Using i-GONAD for Cell-Type-Specific and Systematic Analysis of Developmental Transcription Factors In Vivo

SIMPLE SUMMARY: Gene activity is regulated by transcription factors and interacting proteins that bind to chromosomes in cells of developing embryos, adult organisms, and during disease. Thus, it is important to understand how transcription factors function in a specific biological context. By combining established approaches, this study outlines an efficient strategy to generate mouse models that facilitate the analysis of transcription factors in defined cell types. These mouse models improve existing methods for the identification of interacting proteins and chromosomal binding sites of transcription factors. Two transcription-factor-encoding genes with important functions in the developing nervous system and an association with neurodevelopmental disorders were genetically modified in mice and will serve as valuable tools for the investigation of nervous system development and related disease. ABSTRACT: Transcription factors (TFs) regulate gene expression via direct DNA binding together with cofactors and in chromatin remodeling complexes.
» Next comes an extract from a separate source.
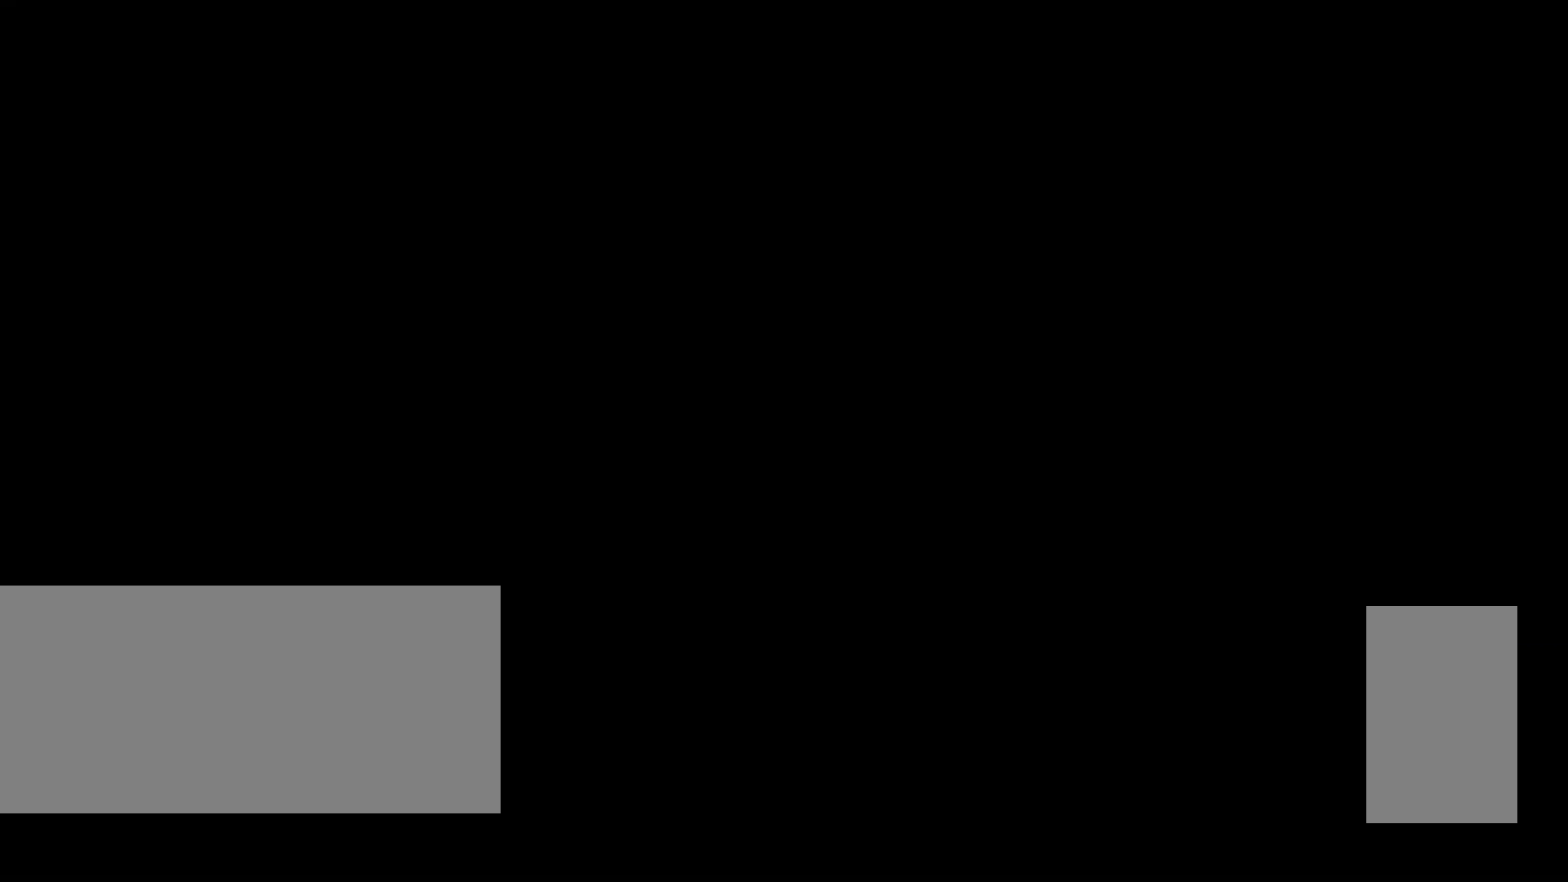
Gameplay with keyboard and mouse; each line is a JSON object with the keys and mouse buttons held at the frame after it. "events" lists presses ("down") and releases ("up") of ".", "/", "0", "1", "2", "3", "4", "5", "6", "7", "8", "9", "a", "alt_l", "alt_r", "b", "backslash", "backspace", "c", "caps_lock", "comma", "ctrl_l", "ctrl_r", "d", "down", "e", "equals", "escape", "f", "f1", "f10", "f11", "f12", "f2", "f3", "f4", "f5", "f6", "f7", "f8", "f9", "g", "h", "i", "j", "k", "l", "lbracket", "left", "m", "minus", "n", "o", "p", "q", "quote", "r", "rbracket", "return", "right", "s", "semicolon", "shift_l", "shift_r", "space", "super_l", "super_r", "t", "tab", "tilde", "u", "up", "v", "w", "x", "y", "z", "mouse_left", "mouse_wheel", "mouse_right", "mouse_mb4" and "mouse_mb5" between this image and that frame as [ms after this image, input, new state], when the widget could be followed in between. "mouse_left", "mouse_wheel", "mouse_right", "mouse_mb4", "mouse_mb5" = the "left", "wheel", "right", "mb4", "mb5" buttons of the "mouse" list. No other keys are recorded. "wheel" means that the mouse wheel is clicked or scrolled. Mouse movement is not recorded.
{"keys": [], "mouse": ["left"], "events": [[467, "mouse_left", "down"]]}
Their function is thus regulated in a spatiotemporal and cell-type-specific manner. To analyze the functions of TFs in a cell-type-specific context, genome-wide DNA binding, as well as the identification of interacting proteins, is required. We used i-GONAD (improved genome editing via oviductal nucleic acids delivery) in mice to genetically modify TFs by adding fluorescent reporter and affinity tags that can be exploited for the imaging and enrichment of target cells as well as chromatin immunoprecipitation and pull-down assays. As proof-of-principle, we showed the functional genetic modification of the closely related developmental TFs, Bcl11a and Bcl11b, in defined cell types of newborn mice. i-GONAD is a highly efficient procedure for modifying TF-encoding genes via the integration of small insertions, such as reporter and affinity tags. The novel Bcl11a and Bcl11b mouse lines, described in this study, will be used to improve our understanding of the Bcl11 family’s function in neurodevelopment and associated disease.